To do so, we use the tools of allegory and symbolism to decipher the messages and morals handed down to us by our ancestors.
That’s why you would see symbols related to numerous civilizations borrowed by masonry to help its adepts to ascend the shrines of knowledge and wisdom.
By educating the mind, Freemasonry helps create a better man, balancing both reason and emotion to build the edifice, which is tomorrow’s world.
In addition to research and symbolism, masonry teaches us the art of memory, thus challenging our minds to widen their limits while conveying the virtues of discipline, hard work, and achieving goals.
Goals that could be applied in our daily lives to find the success we need: our home, career, and society at large.
Furthermore, a Freemason is taught to have a benevolent mind, to always put himself at the service of his society and humanity at large. Solidarity among Freemasons teaches us to carry the torch of charity in our hearts while being silent in action. Hence we would see the name of Freemasons in the acts of humanitarian assistance and aid: building hospitals, orphanages, centers, and homes for the elderly…

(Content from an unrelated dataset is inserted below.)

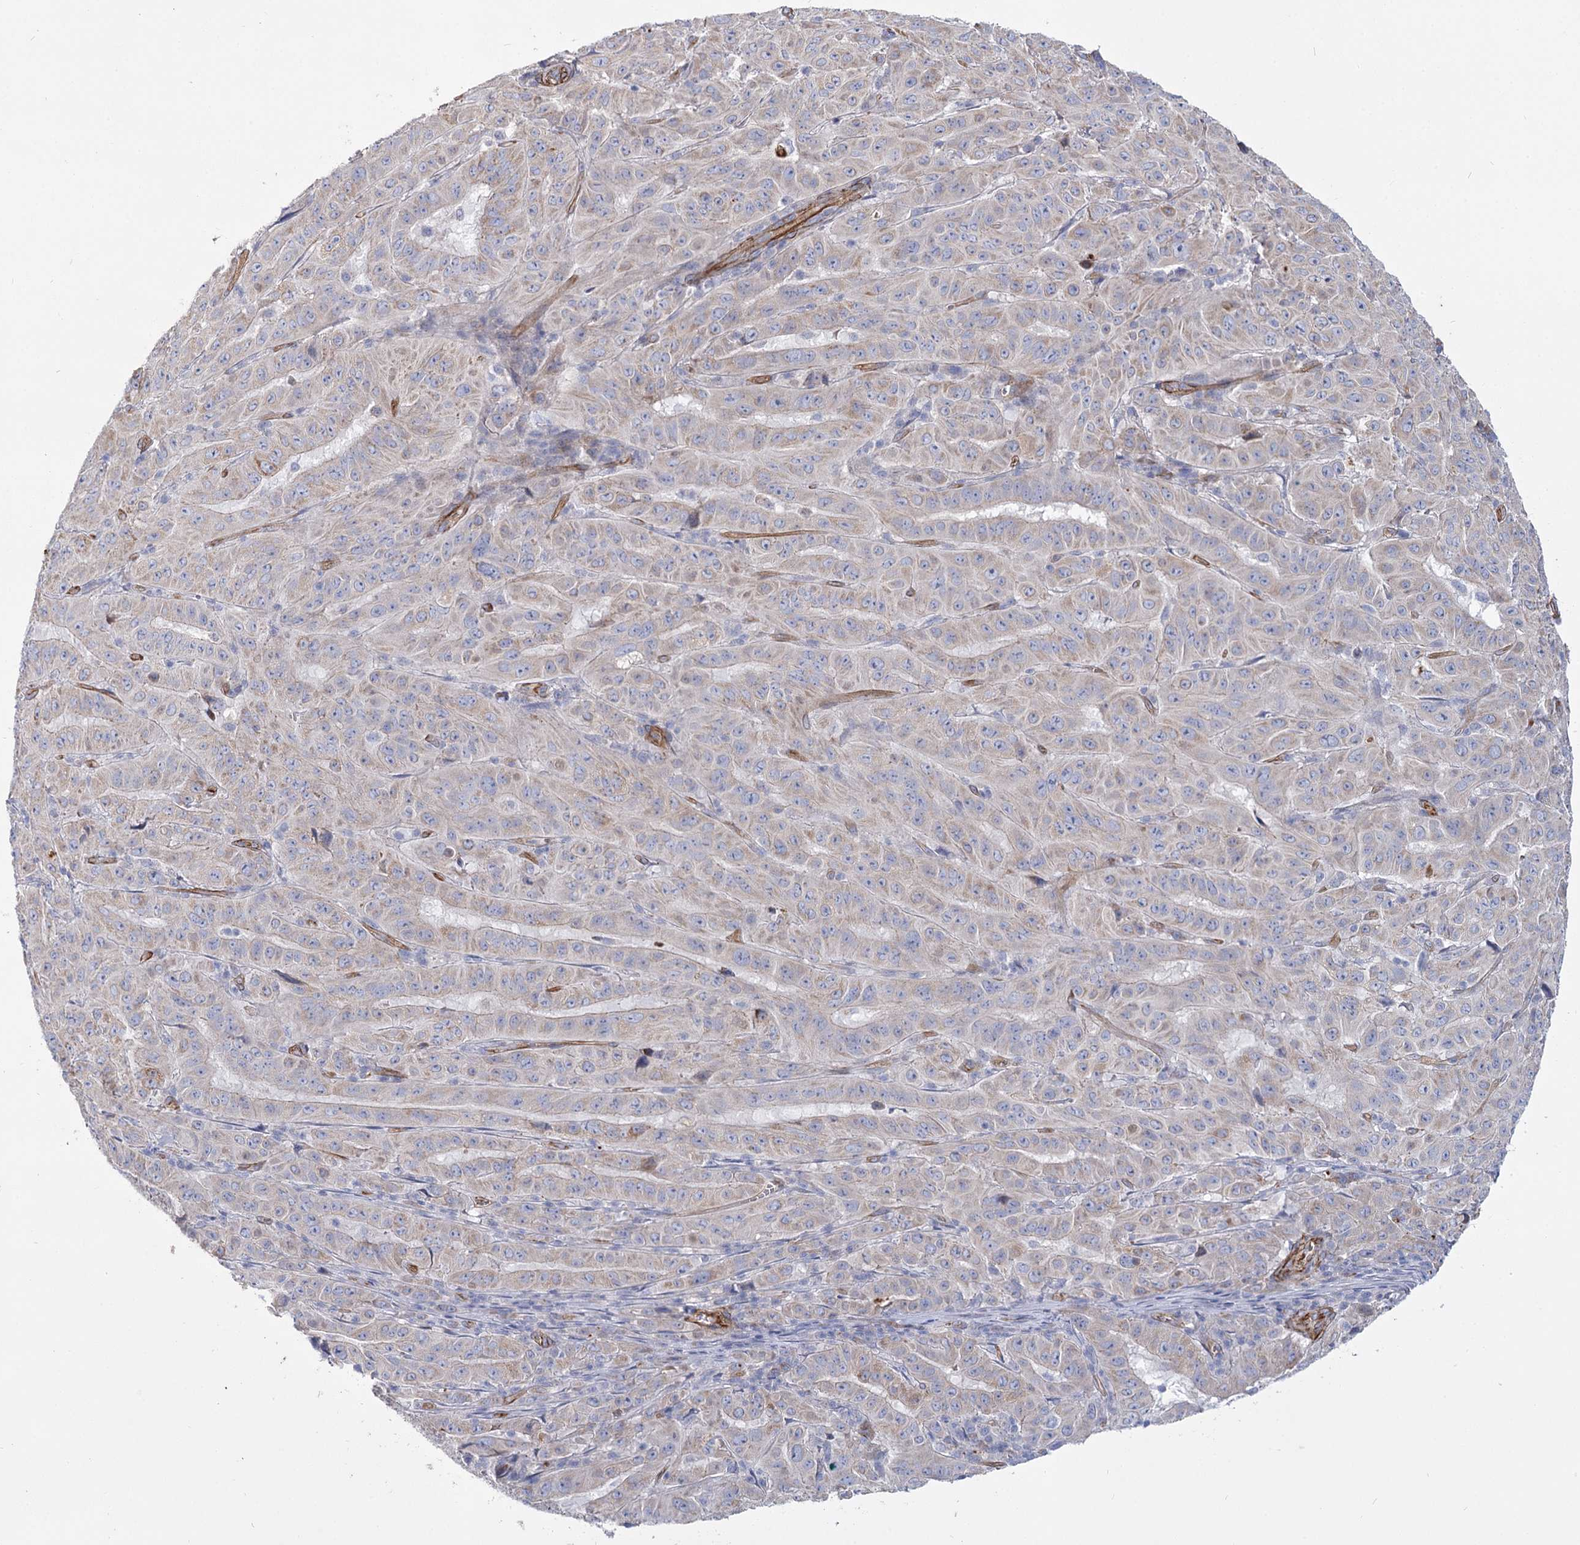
{"staining": {"intensity": "weak", "quantity": "<25%", "location": "cytoplasmic/membranous"}, "tissue": "pancreatic cancer", "cell_type": "Tumor cells", "image_type": "cancer", "snomed": [{"axis": "morphology", "description": "Adenocarcinoma, NOS"}, {"axis": "topography", "description": "Pancreas"}], "caption": "Image shows no protein positivity in tumor cells of pancreatic cancer (adenocarcinoma) tissue.", "gene": "TMEM164", "patient": {"sex": "male", "age": 63}}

That sentiment is shared by Freemasons around the globe and not just Lebanon, not for any personal gain, but from the feeling of brotherhood they’re taught within this system of morality we call masonry.
Finally, it is but widely understood that the discussion of politics and religion are prohibited within our lodges. It is essential to comprehend that Masons are free thinkers and promoters of freedom of speech and consciousness. This made Freemasonry quasi inexistent in countries ruled by tyrants and suppressive regimes.
To conclude, a Mason is a man of virtue, working physically, mentally, and spiritually to enlighten his mind, support the society in which he lives, and make the world a better place.